>>>
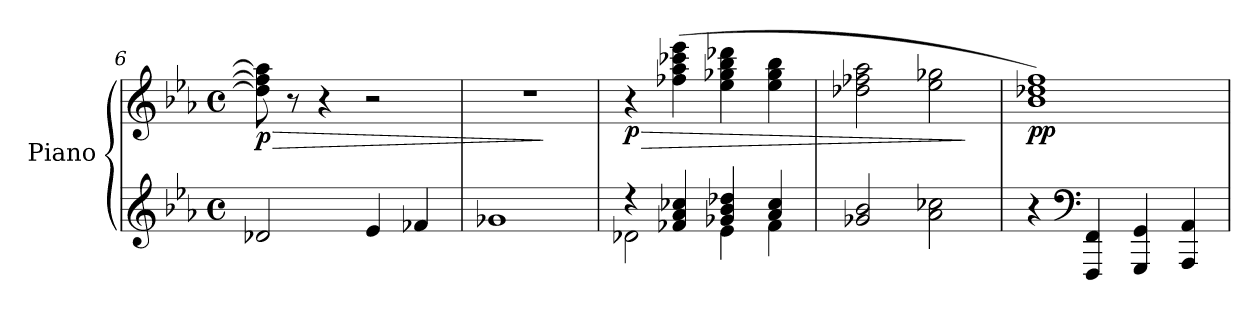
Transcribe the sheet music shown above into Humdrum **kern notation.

**kern	**kern	**dynam
*part1	*part1	*part1
*staff2	*staff1	*staff1/2
*I"Piano	*	*
*I'Pno.	*	*
*clefG2	*clefG2	*
*k[b-e-a-]	*k[b-e-a-]	*
*M4/4	*M4/4	*
*met(c)	*met(c)	*
=6	=6	=6
!	!	!LO:HP:b
!	!	!LO:DY:n=1:b
2d-X/	8dd-\] 8ff-\] 8aa-\]	> p
.	8r	.
.	4r	.
4e-/	2r	.
4f-X/	.	.
=7	=7	=7
1g-X	1r	.
.	.	]
=8	=8	=8
*^	*	*
!	!	!	!LO:HP:b
!	!	!	!LO:DY:n=1:b
4r	2d-X\	4r	> p
(>4f-X/ 4a-/ 4cc-X/	.	(>4ff-X\ 4aa-\ 4ccc-X\ 4eee-\	.
4g-X/ 4b-/ 4dd-X/	4e-\	4ee-\ 4gg-X\ 4bb-\ 4ddd-X\	.
4a-/ 4cc-/	4f-\	4ee-\ 4gg-\ 4bb-\	.
*v	*v	*	*
=9	=9	=9
2g-X/ 2b-/	2dd-X\ 2ff-X\ 2aa-\	.
2a-\ 2cc-X\	2ee-\ 2gg-X\	.
.	.	]
!!LO:LB:g=z
=10	=10	=10
!	!	!LO:DY:b
4r	1b- 1dd-X 1ff))	pp
*clefF4	*	*
4FFF/ 4FF/	.	.
4GGG/ 4GG/	.	.
4AAA-/ 4AA-/	.	.
=	=	=
*-	*-	*-
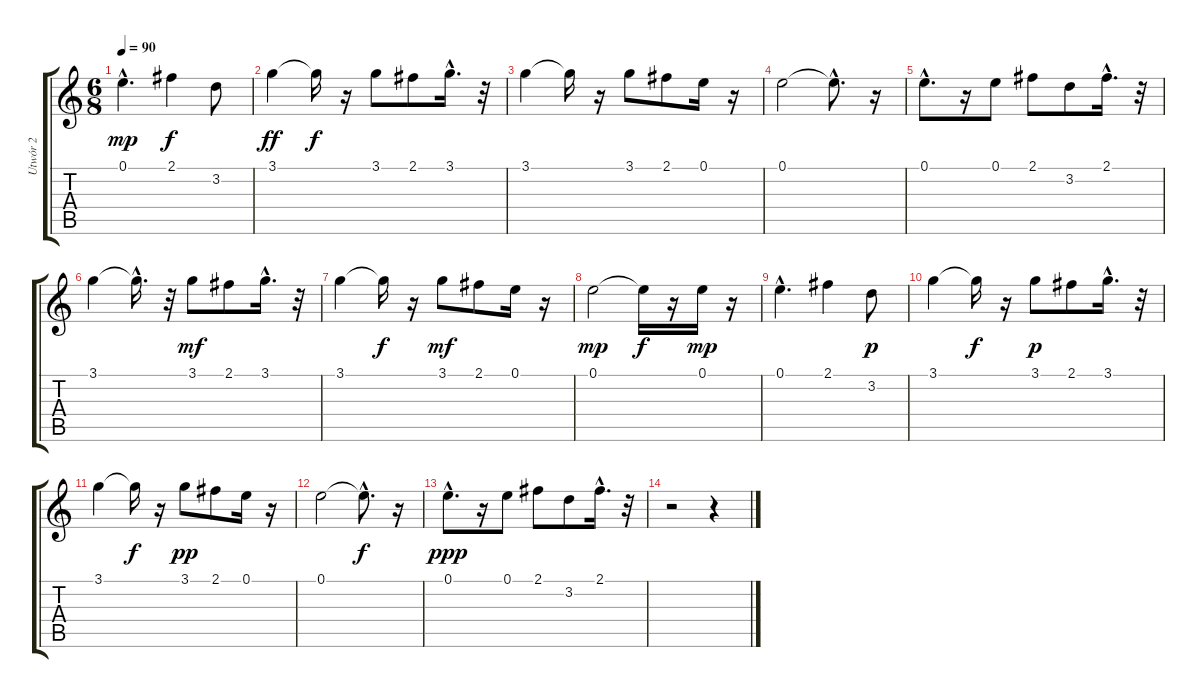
<<<
:: Do this ::
Reproduce every line of the items above without changing a character, and omit the pictures.

:: Solution for this problem ::
Transcribe the sheet music shown above into Humdrum **kern notation.

**kern	**kern	**dynam
*part1	*part1	*part1
*staff2	*staff1	*staff1/2
*I"Piano	*	*
*I'Pno.	*	*
*clefG2	*clefG2	*
*k[b-e-a-]	*k[b-e-a-]	*
*M4/4	*M4/4	*
*met(c)	*met(c)	*
=6	=6	=6
!	!	!LO:HP:b
!	!	!LO:DY:n=1:b
2d-X/	8dd-\] 8ff-\] 8aa-\]	> p
.	8r	.
.	4r	.
4e-/	2r	.
4f-X/	.	.
=7	=7	=7
1g-X	1r	.
.	.	]
=8	=8	=8
*^	*	*
!	!	!	!LO:HP:b
!	!	!	!LO:DY:n=1:b
4r	2d-X\	4r	> p
(>4f-X/ 4a-/ 4cc-X/	.	(>4ff-X\ 4aa-\ 4ccc-X\ 4eee-\	.
4g-X/ 4b-/ 4dd-X/	4e-\	4ee-\ 4gg-X\ 4bb-\ 4ddd-X\	.
4a-/ 4cc-/	4f-\	4ee-\ 4gg-\ 4bb-\	.
*v	*v	*	*
=9	=9	=9
2g-X/ 2b-/	2dd-X\ 2ff-X\ 2aa-\	.
2a-\ 2cc-X\	2ee-\ 2gg-X\	.
.	.	]
!!LO:LB:g=z
=10	=10	=10
!	!	!LO:DY:b
4r	1b- 1dd-X 1ff))	pp
*clefF4	*	*
4FFF/ 4FF/	.	.
4GGG/ 4GG/	.	.
4AAA-/ 4AA-/	.	.
=	=	=
*-	*-	*-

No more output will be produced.